“Back when we were playing, we didn’t realize that we were making history, but we were.”
~ Art Stamper
A film dedicated to Constance Tina Aridas: “If you join the dancers, you must dance.”
Shooting began in April of 2002 at the Grand Opening of the International Bluegrass Museum in Owensboro, KY. Additional footage was shot on location in the buses of the pioneers, at their homes and backstage at bluegrass festivals across the US. Release date: July 22, 2013; run time: 84 minutes.
In early 2002, I was sitting in my office in Brooklyn and realized what a loss the bluegrass community had suffered recently with the deaths of so many legends like Benny Martin, Pappy Sherrill, Jimmy Stoneman, John Hartford, and Bill Napier to name a few. I remember saying to my partner, Tina, “It’s a shame that all of these pioneers of bluegrass music are passing away and their stories may never be told.” And we got to thinking about all the unsung heroes of bluegrass that have died, with barely a ripple in music circles. What stories would they have told about the early days, about the big name stars, about their love of this music? So we thought it would be amazing to be able to talk to these remaining pioneers and share their thoughts and insights with future generations.

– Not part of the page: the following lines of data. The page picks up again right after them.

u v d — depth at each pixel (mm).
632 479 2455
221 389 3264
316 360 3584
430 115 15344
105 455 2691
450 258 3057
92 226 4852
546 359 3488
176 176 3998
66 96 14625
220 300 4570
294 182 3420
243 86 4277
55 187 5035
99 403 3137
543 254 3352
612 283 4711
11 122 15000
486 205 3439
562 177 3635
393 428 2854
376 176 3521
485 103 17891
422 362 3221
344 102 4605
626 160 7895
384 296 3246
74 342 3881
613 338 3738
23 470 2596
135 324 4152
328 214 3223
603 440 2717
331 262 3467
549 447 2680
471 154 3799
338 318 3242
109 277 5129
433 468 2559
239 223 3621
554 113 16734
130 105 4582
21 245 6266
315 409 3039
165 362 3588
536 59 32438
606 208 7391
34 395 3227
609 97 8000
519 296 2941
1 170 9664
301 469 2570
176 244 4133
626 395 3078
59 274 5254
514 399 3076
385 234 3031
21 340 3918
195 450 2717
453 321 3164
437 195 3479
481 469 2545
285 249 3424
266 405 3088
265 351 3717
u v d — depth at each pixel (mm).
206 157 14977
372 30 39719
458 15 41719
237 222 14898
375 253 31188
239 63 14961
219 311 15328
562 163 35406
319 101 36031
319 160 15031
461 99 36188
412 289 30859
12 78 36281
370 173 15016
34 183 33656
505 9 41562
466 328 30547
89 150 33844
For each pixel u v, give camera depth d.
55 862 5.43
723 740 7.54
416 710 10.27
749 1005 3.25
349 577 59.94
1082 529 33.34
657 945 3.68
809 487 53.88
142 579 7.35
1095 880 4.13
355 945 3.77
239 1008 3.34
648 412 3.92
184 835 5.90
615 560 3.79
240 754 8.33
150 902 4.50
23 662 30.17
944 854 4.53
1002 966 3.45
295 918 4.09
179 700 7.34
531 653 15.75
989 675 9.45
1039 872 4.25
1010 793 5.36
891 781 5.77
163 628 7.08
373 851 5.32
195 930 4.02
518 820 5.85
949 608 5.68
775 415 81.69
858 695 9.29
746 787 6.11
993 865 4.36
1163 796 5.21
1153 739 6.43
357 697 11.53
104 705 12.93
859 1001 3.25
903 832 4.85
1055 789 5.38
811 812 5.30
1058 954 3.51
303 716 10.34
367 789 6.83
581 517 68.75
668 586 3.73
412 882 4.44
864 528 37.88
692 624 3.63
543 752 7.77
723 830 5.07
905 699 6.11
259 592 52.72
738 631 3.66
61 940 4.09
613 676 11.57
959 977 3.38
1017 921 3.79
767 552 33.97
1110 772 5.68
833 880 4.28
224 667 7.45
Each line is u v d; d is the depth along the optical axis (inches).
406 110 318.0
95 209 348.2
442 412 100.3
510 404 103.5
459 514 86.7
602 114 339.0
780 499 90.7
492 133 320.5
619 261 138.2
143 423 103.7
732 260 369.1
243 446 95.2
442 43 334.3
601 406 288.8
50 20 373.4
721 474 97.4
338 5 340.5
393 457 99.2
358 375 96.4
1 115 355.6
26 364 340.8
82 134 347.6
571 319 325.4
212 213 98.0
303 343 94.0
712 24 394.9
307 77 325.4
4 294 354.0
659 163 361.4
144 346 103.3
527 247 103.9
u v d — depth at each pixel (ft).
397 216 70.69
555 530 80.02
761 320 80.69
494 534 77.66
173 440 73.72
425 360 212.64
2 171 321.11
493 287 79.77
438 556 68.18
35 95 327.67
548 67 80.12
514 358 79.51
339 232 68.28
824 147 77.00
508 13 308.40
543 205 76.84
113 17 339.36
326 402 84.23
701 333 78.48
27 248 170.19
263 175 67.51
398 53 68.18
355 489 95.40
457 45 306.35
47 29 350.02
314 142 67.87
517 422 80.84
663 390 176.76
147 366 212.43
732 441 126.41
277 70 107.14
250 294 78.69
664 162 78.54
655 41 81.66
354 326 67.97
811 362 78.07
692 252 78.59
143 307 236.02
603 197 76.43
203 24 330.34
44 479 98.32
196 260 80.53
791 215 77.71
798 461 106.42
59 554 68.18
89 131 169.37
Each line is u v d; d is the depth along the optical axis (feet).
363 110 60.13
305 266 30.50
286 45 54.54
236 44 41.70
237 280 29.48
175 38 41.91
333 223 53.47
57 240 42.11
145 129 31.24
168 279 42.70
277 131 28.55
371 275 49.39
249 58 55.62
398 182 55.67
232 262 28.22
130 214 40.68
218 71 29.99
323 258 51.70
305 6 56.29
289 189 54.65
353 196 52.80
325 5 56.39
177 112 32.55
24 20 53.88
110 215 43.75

When we received an invitation from the International Bluegrass Music Museum for their Grand Opening in April of 2002, we realized that was a perfect opportunity to kickoff the interview process with some of the first generation bluegrass greats. Since I had no filmmaking background, I contacted a friend in the film industry to help and off we went to make a splash in bluegrass history.
We took a roadtrip down to Owensboro KY, and with a handheld video camera, started interviewing and filming legends that had gathered together to support the museum dedicated to the preservation and promotion of bluegrass music. Then we started contacting pioneers in Nashville and surrounding areas, going to their homes, riding on their buses, and talking to them backstage before performances. Everywhere we went, we were not only welcomed but embraced…they wanted to share their stories and their love of this music.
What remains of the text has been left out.